RhythmEdge: Enabling Contactless Heart Rate Estimation on the Edge

Abstract

The primary contribution of this paper is designing and prototyping a real-time edge computing system, RhythmEdge, that is capable of detecting changes in blood volume from facial videos (Remote Photoplethysmography; rPPG), enabling cardio-vascular health assessment instantly. The benefits of RhythmEdge include non-invasive measurement of cardiovascular activity, real-time system operation, inexpensive sensing components, and computing. RhythmEdge captures a short video of the skin using a camera and extracts rPPG features to estimate the Photoplethysmography (PPG) signal using a multi-task learning framework while offloading the edge computation. In addition, we intelligently apply a transfer learning approach to the multi-task learning framework to mitigate sensor heterogeneities to scale the RhythmEdge prototype to work with a range of commercially available sensing and computing devices.
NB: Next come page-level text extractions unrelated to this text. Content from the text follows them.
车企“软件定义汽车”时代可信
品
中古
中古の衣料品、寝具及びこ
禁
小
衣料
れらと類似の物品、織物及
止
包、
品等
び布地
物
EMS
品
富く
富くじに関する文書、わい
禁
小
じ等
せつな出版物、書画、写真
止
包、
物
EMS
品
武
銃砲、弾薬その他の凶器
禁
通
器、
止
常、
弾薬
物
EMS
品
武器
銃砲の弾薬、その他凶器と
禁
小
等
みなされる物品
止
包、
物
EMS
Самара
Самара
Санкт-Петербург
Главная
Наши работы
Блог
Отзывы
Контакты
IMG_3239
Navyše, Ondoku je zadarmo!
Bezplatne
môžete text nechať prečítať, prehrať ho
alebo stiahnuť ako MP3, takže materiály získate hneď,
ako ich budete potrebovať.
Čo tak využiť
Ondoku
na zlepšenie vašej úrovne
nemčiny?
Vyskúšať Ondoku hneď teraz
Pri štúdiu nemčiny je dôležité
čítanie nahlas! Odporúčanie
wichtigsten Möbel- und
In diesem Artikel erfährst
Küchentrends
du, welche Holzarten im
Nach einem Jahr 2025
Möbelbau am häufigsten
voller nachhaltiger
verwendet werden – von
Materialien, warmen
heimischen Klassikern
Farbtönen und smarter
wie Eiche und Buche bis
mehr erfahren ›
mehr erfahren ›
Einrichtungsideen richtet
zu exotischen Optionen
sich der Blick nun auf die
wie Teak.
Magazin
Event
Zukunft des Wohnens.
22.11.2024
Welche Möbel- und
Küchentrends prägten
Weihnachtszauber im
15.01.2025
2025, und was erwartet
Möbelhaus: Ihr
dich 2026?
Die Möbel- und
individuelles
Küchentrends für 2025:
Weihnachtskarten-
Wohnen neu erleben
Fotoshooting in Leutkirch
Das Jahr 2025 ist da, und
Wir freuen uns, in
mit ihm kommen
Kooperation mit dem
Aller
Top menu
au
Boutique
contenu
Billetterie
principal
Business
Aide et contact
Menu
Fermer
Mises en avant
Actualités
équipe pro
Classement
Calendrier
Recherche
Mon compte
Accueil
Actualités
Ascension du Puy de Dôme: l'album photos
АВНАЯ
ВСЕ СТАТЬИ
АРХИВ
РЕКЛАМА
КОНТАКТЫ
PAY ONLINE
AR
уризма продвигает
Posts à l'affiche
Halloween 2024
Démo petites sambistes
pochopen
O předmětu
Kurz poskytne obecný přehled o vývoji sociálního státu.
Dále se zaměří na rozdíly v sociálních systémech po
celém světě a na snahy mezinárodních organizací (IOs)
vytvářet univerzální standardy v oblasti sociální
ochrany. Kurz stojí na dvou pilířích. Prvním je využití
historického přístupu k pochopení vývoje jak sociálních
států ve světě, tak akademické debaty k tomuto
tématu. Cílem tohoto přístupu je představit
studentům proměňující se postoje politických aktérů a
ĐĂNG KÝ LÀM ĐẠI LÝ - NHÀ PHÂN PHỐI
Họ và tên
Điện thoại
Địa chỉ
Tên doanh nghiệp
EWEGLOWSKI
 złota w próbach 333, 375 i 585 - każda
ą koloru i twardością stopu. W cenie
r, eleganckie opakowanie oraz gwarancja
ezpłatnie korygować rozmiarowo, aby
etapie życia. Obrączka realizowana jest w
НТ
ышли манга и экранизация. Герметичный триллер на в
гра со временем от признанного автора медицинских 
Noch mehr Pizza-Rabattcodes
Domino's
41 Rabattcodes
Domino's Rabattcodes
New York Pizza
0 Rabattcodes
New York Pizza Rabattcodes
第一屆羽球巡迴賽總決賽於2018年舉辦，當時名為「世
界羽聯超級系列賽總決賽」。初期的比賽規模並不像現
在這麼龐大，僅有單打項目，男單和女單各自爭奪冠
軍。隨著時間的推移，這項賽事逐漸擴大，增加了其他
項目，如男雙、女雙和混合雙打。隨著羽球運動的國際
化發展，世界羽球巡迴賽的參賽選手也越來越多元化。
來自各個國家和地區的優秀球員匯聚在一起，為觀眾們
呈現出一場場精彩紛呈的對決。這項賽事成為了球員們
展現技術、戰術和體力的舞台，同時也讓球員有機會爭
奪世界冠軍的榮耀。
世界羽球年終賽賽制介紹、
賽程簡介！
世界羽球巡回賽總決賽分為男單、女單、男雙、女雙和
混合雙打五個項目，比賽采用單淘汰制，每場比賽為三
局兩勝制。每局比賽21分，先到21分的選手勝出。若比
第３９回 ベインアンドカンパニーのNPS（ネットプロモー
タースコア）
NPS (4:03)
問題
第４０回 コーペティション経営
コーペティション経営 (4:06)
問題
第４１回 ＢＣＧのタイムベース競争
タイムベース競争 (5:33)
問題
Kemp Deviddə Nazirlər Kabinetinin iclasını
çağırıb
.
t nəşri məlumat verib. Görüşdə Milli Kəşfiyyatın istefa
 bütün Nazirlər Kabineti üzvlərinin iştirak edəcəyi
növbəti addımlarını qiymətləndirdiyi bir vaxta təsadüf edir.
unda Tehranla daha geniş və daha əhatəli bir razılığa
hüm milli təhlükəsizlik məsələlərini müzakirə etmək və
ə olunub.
Besides, to further adapt the software stack for resource-constrained devices, we postulate novel pruning and quantization techniques (Quantization: FP32, FP16; Pruned-Quantized: FP32, FP16) that efficiently optimize the deep feature learning while minimizing the runtime, latency, memory, and power usage. We benchmark RhythmEdge prototype for three different cameras and edge computing platforms while evaluating it on three publicly available datasets and an in-house dataset collected under challenging environmental circumstances. Our analysis indicates that RhythmEdge performs on par with the existing contactless heart rate monitoring systems while utilizing only half of its available resources. Furthermore, we perform an ablation study with and without pruning and quantization to report the model size (87%) vs. inference time (70%) reduction. We attested the efficacy of RhythmEdge prototype with a maximum power of 8W and a memory usage of 290MB, with a minimal latency of 0.0625 seconds and a runtime of 0.64 seconds per 30 frames.